> _Input data_:
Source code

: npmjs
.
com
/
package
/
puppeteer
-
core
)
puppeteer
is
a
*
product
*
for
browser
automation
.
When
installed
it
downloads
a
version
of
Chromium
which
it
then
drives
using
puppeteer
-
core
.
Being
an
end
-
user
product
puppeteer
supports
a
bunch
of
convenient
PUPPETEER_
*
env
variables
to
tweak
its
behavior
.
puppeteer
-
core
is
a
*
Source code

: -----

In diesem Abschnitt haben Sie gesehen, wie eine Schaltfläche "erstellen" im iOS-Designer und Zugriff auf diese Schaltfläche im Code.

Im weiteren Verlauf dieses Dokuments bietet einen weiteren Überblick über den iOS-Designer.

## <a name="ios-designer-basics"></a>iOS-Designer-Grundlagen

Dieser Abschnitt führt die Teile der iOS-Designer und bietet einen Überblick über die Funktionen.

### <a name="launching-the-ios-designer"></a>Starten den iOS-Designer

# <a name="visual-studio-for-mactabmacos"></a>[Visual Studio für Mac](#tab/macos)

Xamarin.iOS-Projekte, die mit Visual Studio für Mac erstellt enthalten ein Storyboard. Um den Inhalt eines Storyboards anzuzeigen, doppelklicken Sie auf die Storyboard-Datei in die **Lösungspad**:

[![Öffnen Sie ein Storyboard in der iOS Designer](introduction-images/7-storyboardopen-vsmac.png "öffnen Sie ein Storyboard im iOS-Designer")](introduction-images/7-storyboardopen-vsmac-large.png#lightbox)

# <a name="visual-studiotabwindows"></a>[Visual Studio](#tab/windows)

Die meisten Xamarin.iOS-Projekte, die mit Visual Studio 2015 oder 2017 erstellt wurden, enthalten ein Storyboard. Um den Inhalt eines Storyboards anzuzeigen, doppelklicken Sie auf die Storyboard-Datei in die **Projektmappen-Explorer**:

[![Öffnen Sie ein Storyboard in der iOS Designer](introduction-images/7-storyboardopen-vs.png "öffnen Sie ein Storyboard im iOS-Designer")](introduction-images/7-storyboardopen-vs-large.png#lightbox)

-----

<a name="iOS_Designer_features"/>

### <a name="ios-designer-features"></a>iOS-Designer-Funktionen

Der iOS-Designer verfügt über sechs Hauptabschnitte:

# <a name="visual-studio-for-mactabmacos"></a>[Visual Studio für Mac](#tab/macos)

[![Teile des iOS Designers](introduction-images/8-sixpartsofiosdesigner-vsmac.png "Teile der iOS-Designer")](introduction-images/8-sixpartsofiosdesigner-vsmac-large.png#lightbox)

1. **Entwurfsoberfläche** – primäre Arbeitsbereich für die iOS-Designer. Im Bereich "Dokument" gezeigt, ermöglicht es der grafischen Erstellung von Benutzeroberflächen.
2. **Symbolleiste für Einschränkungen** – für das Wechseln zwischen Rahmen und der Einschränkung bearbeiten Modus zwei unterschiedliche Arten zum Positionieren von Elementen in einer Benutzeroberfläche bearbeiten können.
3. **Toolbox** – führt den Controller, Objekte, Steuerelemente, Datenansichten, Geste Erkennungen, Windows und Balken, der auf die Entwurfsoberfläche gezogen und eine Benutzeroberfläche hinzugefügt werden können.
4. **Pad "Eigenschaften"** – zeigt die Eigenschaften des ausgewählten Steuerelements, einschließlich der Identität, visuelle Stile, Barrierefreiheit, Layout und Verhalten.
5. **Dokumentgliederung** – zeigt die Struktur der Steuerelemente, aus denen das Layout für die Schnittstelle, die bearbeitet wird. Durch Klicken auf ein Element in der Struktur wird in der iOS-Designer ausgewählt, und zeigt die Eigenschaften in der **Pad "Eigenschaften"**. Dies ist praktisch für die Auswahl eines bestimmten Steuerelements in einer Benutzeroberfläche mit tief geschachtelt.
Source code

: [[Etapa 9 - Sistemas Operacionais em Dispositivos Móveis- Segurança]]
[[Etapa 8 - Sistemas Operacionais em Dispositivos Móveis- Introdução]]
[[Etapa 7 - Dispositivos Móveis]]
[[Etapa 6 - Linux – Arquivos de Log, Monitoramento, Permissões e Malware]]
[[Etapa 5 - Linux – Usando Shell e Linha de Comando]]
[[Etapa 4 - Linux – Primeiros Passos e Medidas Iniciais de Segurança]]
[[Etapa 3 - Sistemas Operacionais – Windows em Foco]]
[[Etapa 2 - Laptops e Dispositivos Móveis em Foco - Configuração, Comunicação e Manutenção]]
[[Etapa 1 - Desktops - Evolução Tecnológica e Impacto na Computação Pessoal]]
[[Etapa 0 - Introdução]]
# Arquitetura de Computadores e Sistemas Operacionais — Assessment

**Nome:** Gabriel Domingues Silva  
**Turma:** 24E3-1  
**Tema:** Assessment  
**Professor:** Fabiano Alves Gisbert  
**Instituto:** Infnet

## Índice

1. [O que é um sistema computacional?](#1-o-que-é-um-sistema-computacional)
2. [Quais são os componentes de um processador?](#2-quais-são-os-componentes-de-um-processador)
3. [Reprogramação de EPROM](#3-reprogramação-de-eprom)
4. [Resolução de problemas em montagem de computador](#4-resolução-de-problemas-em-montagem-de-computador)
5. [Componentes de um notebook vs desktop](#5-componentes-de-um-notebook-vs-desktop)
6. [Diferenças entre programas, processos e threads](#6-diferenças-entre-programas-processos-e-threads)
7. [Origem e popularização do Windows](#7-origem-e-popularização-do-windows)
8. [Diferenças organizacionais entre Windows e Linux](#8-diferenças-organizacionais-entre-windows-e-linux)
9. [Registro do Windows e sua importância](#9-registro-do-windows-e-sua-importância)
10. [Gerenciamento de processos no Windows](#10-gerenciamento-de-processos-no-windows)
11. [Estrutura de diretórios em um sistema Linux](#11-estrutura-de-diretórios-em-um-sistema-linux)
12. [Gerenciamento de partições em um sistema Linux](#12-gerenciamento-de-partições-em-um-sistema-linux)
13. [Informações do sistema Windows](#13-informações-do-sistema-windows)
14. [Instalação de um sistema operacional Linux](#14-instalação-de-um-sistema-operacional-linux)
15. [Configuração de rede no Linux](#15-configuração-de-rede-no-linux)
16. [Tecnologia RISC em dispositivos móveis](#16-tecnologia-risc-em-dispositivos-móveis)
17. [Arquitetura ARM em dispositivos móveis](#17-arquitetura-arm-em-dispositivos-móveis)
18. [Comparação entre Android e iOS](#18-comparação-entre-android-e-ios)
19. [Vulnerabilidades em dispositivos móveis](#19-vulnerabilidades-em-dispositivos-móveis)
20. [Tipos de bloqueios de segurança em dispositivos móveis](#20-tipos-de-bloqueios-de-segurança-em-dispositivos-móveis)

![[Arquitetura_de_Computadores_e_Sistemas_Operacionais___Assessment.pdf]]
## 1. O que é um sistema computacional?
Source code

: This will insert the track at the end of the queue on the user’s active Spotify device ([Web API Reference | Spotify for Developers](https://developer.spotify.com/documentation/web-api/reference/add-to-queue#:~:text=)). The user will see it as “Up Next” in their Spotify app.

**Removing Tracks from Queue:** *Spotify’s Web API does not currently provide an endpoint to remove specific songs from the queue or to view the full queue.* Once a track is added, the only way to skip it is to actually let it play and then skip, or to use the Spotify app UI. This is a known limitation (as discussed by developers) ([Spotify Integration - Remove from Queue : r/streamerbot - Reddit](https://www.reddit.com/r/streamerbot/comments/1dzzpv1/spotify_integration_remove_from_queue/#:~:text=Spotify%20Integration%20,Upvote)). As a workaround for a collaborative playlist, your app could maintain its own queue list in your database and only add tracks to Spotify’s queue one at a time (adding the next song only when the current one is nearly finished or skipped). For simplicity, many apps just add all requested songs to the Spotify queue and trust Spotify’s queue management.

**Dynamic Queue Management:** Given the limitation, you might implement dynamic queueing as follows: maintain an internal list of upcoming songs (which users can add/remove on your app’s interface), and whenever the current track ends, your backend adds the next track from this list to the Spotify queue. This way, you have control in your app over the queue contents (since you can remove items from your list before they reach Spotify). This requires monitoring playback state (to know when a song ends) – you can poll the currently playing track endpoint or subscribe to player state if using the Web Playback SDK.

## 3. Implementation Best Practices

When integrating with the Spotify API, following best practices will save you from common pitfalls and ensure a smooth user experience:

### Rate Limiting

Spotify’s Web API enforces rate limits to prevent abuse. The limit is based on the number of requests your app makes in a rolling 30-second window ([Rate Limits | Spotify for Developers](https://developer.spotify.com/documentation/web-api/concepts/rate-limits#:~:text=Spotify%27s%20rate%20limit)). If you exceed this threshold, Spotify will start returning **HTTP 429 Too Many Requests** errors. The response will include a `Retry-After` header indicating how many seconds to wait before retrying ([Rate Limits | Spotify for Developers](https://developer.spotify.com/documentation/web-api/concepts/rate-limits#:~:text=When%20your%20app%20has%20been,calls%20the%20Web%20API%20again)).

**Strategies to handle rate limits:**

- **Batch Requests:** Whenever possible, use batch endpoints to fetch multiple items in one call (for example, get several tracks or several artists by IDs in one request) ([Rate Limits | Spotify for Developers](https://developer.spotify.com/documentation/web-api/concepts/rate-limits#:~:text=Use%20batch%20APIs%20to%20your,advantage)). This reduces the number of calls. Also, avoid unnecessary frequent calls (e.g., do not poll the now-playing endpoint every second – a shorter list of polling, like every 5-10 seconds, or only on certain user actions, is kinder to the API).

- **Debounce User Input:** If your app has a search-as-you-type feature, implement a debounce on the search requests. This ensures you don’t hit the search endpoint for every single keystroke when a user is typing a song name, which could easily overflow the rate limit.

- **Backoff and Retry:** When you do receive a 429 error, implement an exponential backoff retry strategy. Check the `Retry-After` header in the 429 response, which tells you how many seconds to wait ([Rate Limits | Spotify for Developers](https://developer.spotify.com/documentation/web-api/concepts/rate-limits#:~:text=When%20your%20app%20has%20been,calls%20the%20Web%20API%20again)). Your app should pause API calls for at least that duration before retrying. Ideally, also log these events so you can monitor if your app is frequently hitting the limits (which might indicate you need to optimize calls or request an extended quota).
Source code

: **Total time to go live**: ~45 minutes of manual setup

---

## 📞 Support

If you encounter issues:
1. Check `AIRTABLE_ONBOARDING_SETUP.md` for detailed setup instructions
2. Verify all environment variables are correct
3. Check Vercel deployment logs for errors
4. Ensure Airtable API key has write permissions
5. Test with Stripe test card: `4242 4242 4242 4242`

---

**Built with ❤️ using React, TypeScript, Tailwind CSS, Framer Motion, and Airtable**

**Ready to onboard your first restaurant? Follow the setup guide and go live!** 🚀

> _Exercise directions_: Can you copy everything from the very beginning of the entries down to the line containing "Im weiteren Verlauf", with that line included?

> _Problem solution_:
Source code

: npmjs
.
com
/
package
/
puppeteer
-
core
)
puppeteer
is
a
*
product
*
for
browser
automation
.
When
installed
it
downloads
a
version
of
Chromium
which
it
then
drives
using
puppeteer
-
core
.
Being
an
end
-
user
product
puppeteer
supports
a
bunch
of
convenient
PUPPETEER_
*
env
variables
to
tweak
its
behavior
.
puppeteer
-
core
is
a
*
Source code

: -----

In diesem Abschnitt haben Sie gesehen, wie eine Schaltfläche "erstellen" im iOS-Designer und Zugriff auf diese Schaltfläche im Code.

Im weiteren Verlauf dieses Dokuments bietet einen weiteren Überblick über den iOS-Designer.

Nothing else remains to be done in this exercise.